### Your instructions:
Copy out every line of the records where the string "Avenida" occurs.
####################
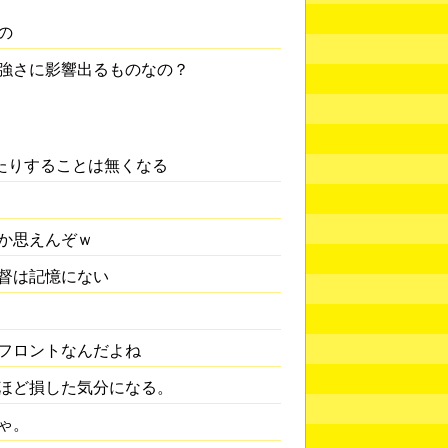
の
強さに影響出るものなの？
たりすることは無くなる
か思えんぞｗ
督は記憶にない
フロントなんだよね
ほど損した気分になる。
ゃ。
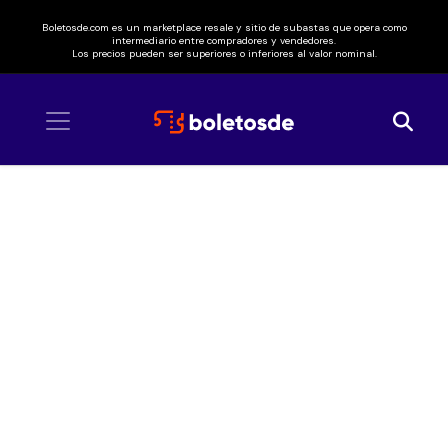
Boletosde.com es un marketplace resale y sitio de subastas que opera como
intermediario entre compradores y vendedores.
Los precios pueden ser superiores o inferiores al valor nominal.
Inicio
/ Salvador Aponte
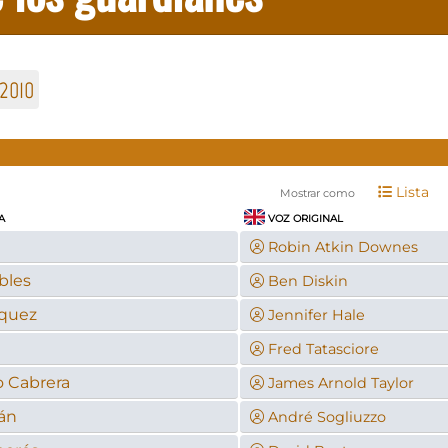
2010
Lista
Mostrar como
A
VOZ ORIGINAL
Robin Atkin Downes
bles
Ben Diskin
zquez
Jennifer Hale
Fred Tatasciore
 Cabrera
James Arnold Taylor
án
André Sogliuzzo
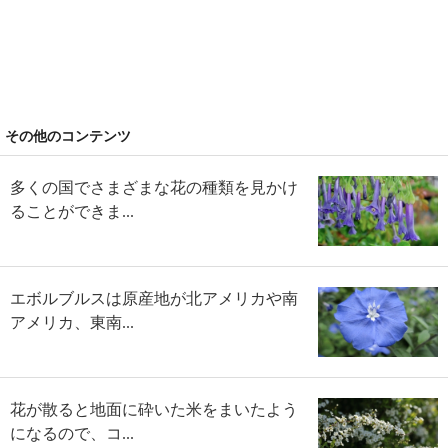
その他のコンテンツ
多くの国でさまざまな花の種類を見かけ
ることができま...
エボルブルスは原産地が北アメリカや南
アメリカ、東南...
花が散ると地面に砕いた米をまいたよう
になるので、コ...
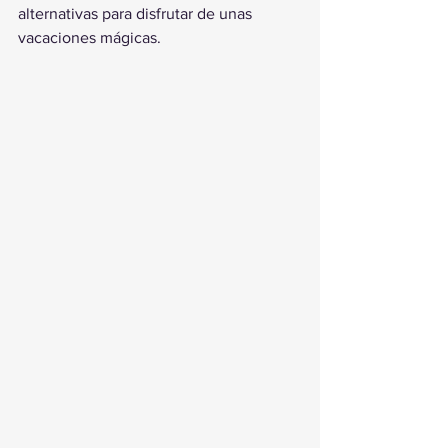
alternativas para disfrutar de unas 
vacaciones mágicas.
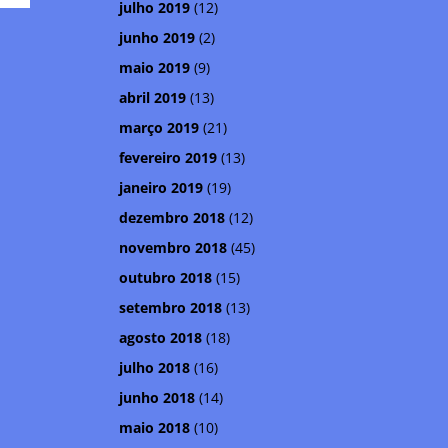
julho 2019
(12)
junho 2019
(2)
maio 2019
(9)
abril 2019
(13)
março 2019
(21)
fevereiro 2019
(13)
janeiro 2019
(19)
dezembro 2018
(12)
novembro 2018
(45)
outubro 2018
(15)
setembro 2018
(13)
agosto 2018
(18)
julho 2018
(16)
junho 2018
(14)
maio 2018
(10)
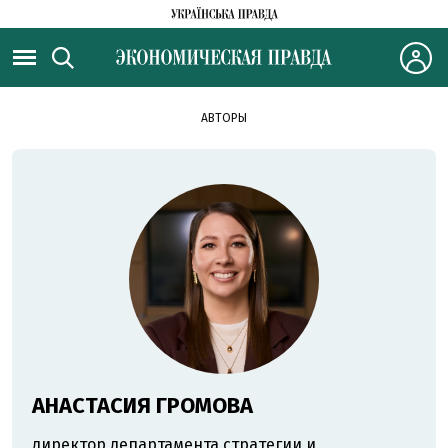
АВТОРЫ
АНАСТАСИЯ ГРОМОВА
директор департамента стратегии и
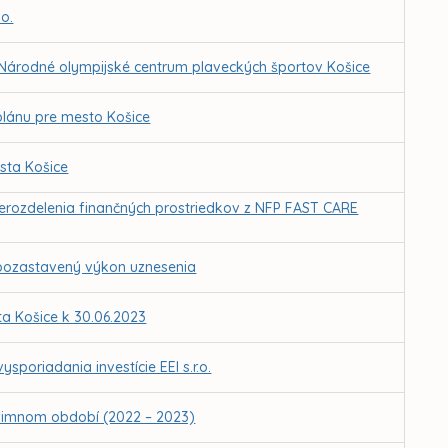
.o.
a Národné olympijské centrum plaveckých športov Košice
lánu pre mesto Košice
sta Košice
erozdelenia finančných prostriedkov z NFP FAST CARE
 pozastavený výkon uznesenia
a Košice k 30.06.2023
oriadania investície EEI s.r.o.
 zimnom období (2022 – 2023)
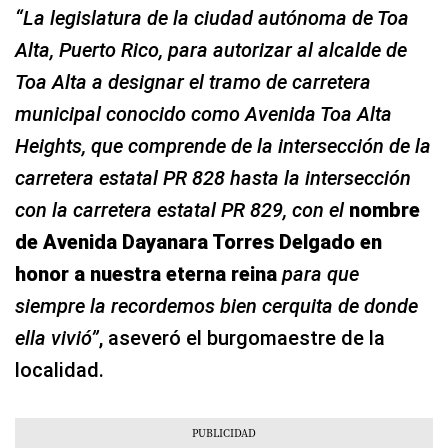
“La legislatura de la ciudad autónoma de Toa
Alta, Puerto Rico, para autorizar al alcalde de
Toa Alta a designar el tramo de carretera
municipal conocido como Avenida Toa Alta
Heights, que comprende de la intersección de la
carretera estatal PR 828 hasta la intersección
con la carretera estatal PR 829, con el
nombre
de Avenida Dayanara Torres Delgado en
honor a nuestra eterna reina
para que
siempre la recordemos bien cerquita de donde
ella vivió”
, aseveró el burgomaestre de la
localidad.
####################
### Written answer:
municipal conocido como Avenida Toa Alta
de Avenida Dayanara Torres Delgado en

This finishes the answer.